Stoner is, quite possibly, the best novel I’ve ever read. It’s another one that’s been on my radar for a while, following me around, even. I had a feeling I would like it – I just didn’t realize how much. Whatever I do say, though, will in no way do it justice. I should also add a caveat: it’s also one of the most staunchly literary novels I’ve ever read, so that might be unappealing to some. I should also say that you should read the book before going forward because I can’t talk about Stoner without spoilers, and this review is rife with them. You’ve been warned.
It’s about a college professor at the University of Missouri. His whole life. As I read the book, I described him as unhappy, but that’s not really it. He moves through his life mostly passively, and life happens to him. At a few points, he stands up for himself and changes what might have been. The novel begins with a sort of epigraph, saying that he’s dead and hardly remembered, and then tells the story of his whole life – how he was born to a poor farming family and sent to school for a degree in agriculture, but he ended up with an English PhD and an assistant professorship. John Williams describes the moment literature hit him beautifully. He gets married, has a child, an affair, retires, dies.
This book is about what is important in life, and to Williams, that seems to be love and duty. It’s also about what’s not important: a professor who becomes head of the department has a personal grudge against him and tries to make his life miserable, but by the end, you know it doesn’t matter. I read somewhere, recently, that literary fiction helps one see everything in shades of gray – instead of in black and white – and Stoner is the perfect example of that idea. Everything Stoner does isn’t good, though he lives his life in the best way he can manage, and then he dies quietly. Williams’s description of his death makes me a little less afraid of it.
Again, this is a very literary novel, though that’s not to say it’s hard to read. The language, most of it, anyway, is simple and direct. There is some academic jargon, but that’s what you might expect from a novel about an English professor. And I understand why it’s not mainstream, though I don’t understand why I hadn’t heard of it until recently. I should have known about it in college.

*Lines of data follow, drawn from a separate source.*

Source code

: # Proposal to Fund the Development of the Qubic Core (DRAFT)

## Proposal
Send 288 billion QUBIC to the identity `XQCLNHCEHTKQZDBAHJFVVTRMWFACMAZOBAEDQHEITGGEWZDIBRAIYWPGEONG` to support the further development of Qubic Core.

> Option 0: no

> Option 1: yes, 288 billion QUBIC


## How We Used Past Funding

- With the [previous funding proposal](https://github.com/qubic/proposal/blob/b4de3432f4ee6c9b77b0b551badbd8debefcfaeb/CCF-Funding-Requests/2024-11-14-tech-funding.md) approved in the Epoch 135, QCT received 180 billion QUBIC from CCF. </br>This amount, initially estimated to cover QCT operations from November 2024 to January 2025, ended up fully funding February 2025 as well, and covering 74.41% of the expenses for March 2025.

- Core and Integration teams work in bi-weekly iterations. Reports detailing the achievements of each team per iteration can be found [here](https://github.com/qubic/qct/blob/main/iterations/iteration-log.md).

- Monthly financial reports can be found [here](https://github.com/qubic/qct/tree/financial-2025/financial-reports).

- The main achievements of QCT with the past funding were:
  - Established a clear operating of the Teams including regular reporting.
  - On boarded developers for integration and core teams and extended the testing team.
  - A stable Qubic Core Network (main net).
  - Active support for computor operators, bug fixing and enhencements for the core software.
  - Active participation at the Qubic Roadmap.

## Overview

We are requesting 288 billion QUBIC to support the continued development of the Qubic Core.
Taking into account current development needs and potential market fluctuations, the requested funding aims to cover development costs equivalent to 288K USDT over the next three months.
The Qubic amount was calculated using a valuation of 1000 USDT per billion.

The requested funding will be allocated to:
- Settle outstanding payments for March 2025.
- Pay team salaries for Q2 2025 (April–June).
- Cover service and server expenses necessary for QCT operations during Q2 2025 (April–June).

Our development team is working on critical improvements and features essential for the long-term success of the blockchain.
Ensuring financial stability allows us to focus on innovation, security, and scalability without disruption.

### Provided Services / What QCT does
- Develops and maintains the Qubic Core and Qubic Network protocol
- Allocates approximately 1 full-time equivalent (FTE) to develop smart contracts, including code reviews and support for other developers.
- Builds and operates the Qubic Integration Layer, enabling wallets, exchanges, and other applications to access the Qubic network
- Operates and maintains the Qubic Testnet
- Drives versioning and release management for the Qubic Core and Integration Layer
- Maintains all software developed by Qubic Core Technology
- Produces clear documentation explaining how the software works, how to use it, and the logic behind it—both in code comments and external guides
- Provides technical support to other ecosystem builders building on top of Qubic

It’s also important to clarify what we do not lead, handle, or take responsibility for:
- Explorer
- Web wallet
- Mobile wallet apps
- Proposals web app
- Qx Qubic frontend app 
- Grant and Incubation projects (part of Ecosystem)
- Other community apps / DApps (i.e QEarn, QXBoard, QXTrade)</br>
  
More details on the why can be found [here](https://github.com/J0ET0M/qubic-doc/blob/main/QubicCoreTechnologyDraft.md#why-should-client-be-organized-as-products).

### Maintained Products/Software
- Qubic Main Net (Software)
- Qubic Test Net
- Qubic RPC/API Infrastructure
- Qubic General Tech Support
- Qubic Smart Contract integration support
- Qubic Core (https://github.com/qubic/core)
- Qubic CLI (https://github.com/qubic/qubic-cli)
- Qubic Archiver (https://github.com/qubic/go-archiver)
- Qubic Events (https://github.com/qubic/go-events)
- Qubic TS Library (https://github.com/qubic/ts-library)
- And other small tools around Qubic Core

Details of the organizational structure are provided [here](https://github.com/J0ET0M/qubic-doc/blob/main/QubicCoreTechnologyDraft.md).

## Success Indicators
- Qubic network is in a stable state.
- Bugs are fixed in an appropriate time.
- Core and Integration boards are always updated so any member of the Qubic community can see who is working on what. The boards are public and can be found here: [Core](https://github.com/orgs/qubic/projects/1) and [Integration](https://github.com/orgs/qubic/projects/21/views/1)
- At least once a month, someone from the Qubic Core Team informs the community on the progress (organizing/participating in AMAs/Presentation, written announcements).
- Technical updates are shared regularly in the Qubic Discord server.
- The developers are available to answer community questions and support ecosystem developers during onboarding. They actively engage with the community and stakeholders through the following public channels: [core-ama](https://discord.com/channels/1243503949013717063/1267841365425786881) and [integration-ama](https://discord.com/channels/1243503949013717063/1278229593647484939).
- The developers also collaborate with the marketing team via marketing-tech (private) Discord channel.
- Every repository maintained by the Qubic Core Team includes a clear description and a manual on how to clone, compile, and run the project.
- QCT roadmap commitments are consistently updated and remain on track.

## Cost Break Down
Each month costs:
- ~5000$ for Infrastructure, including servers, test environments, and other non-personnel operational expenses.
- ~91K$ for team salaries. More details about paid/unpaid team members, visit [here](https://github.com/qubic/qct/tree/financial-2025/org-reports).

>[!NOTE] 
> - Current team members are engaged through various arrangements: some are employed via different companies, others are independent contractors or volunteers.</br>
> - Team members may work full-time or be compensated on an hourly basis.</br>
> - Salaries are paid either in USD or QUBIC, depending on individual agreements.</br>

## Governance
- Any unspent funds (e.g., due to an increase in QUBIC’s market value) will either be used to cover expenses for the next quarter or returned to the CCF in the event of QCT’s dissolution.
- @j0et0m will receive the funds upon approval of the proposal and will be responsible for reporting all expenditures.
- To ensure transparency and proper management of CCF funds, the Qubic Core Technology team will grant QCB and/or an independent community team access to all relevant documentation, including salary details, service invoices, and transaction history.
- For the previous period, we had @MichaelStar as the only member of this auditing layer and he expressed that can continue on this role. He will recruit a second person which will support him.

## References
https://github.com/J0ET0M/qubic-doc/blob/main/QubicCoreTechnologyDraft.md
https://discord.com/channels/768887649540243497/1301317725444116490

Maybe I like Stoner so much because it’s so relevant to my life. I considered myself an academic for a long time, and now I’ve fallen away for it. I read it here with a sort of nostalgia, from a bit of a distance. Sure, I still have the thesis hanging over my head (And I will finish it! Eventually.), but now I have a husband, a job, and entirely different responsibilities than I had even a couple of years ago. I usually don’t think so much about books after I read them – I usually close them and move on. Stoner won’t let me do that, though.
I should also probably point out that, literary or not, it’s just good writing, easy to read and complex at the same time. It’s worth reading even if you aren’t the academic type, not that I think it would give you a glimpse into it, but because it’s so good and probably hasn’t gotten the attention it deserves precisely because it is so academic.
The copy I read came from the library, but it’s one of the very few books I’ll have to buy just so I can stare at it, flip through the pages, and read it every so often.
(Where’d #24 go, you ask? I did read A Clash of Kings before this one, and I promise I’ll get to that post in a couple of days. But this one is so much more exciting.)